● Records supplied

----------

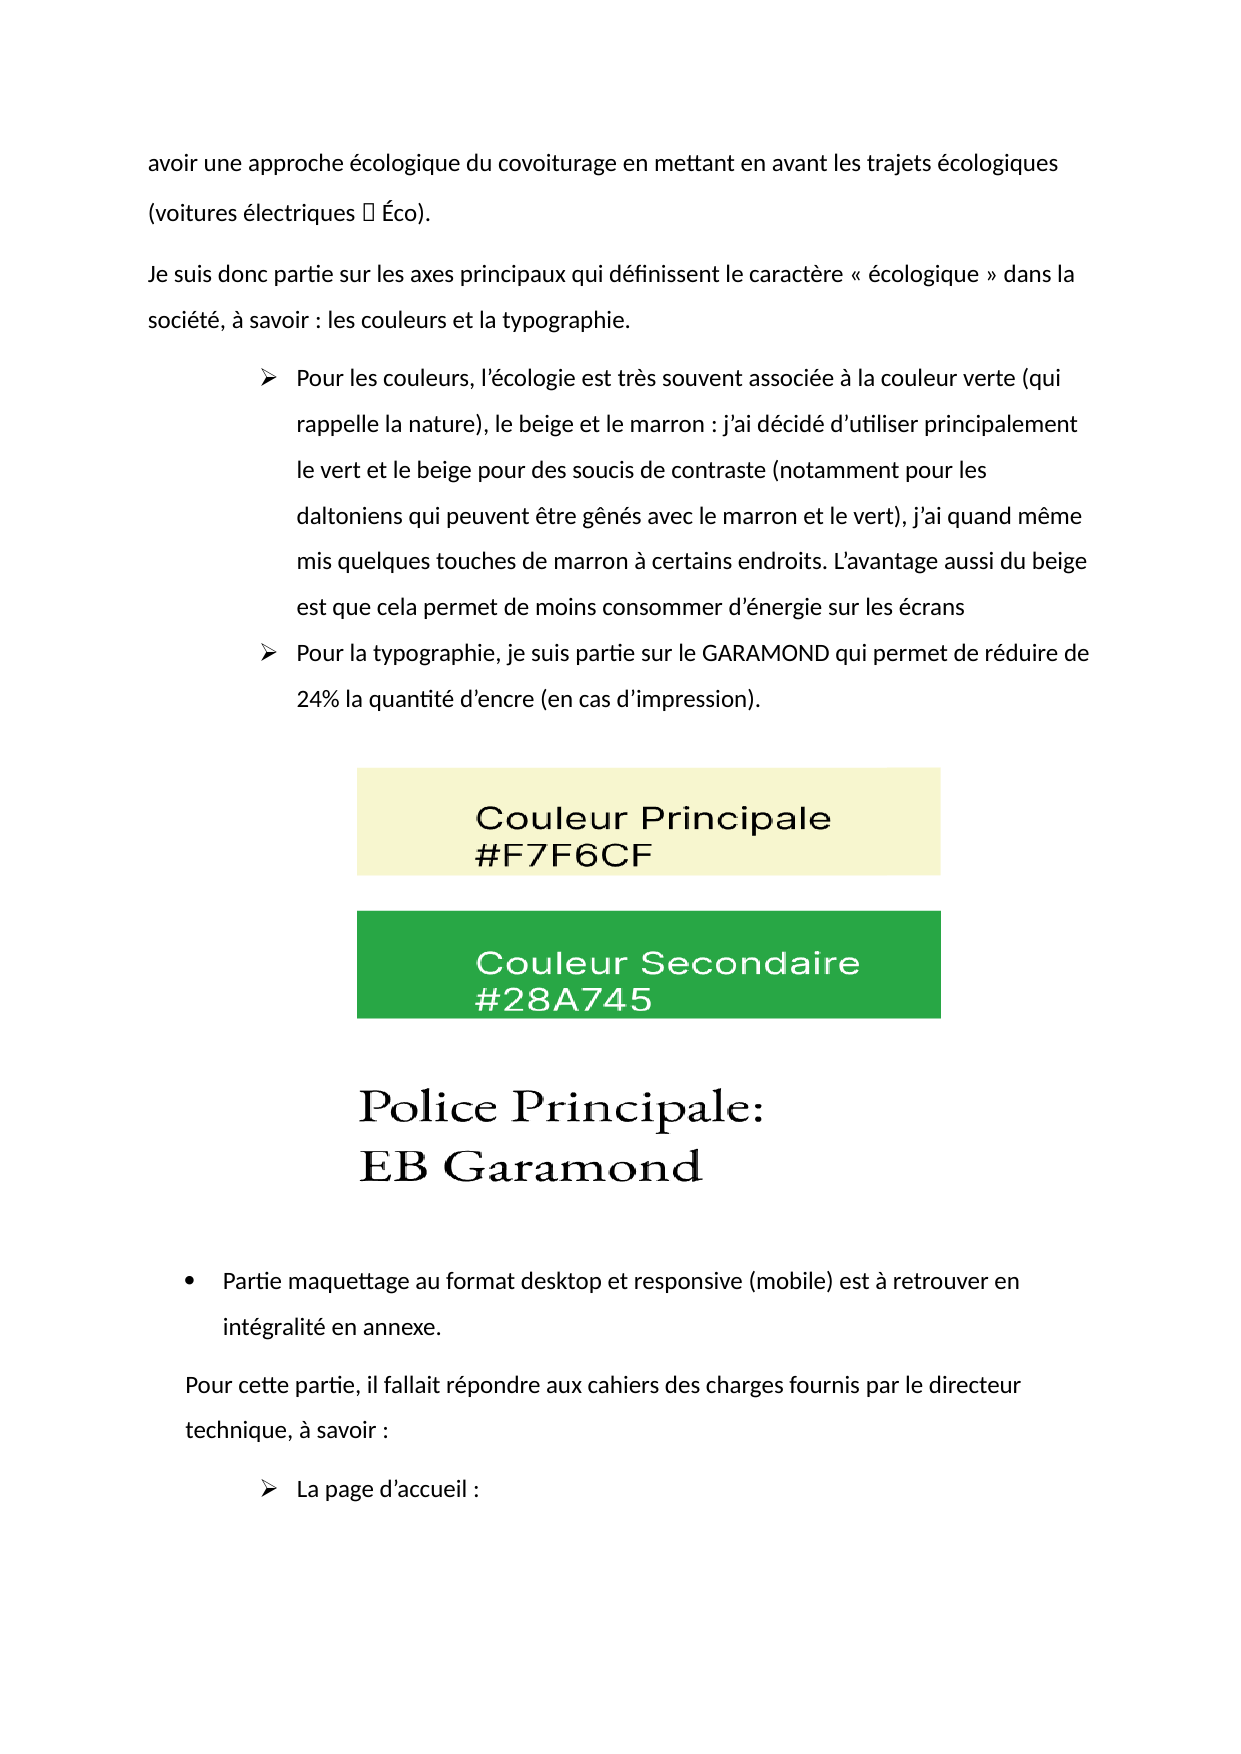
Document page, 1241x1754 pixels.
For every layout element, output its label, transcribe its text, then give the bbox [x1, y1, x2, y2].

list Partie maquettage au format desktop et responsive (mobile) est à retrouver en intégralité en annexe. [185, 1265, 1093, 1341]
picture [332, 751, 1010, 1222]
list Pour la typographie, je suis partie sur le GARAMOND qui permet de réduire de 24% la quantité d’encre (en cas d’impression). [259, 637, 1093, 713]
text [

----------

● Exercise
All of the material above should be reproduced exactly, except the pictures.

● Final answer
Document page, 1241x1754 pixels.
For every layout element, output its label, transcribe its text, then give the bbox [x1, y1, x2, y2].

list Partie maquettage au format desktop et responsive (mobile) est à retrouver en intégralité en annexe. [185, 1265, 1093, 1341]
picture [332, 751, 1010, 1222]
list Pour la typographie, je suis partie sur le GARAMOND qui permet de réduire de 24% la quantité d’encre (en cas d’impression). [259, 637, 1093, 713]
text [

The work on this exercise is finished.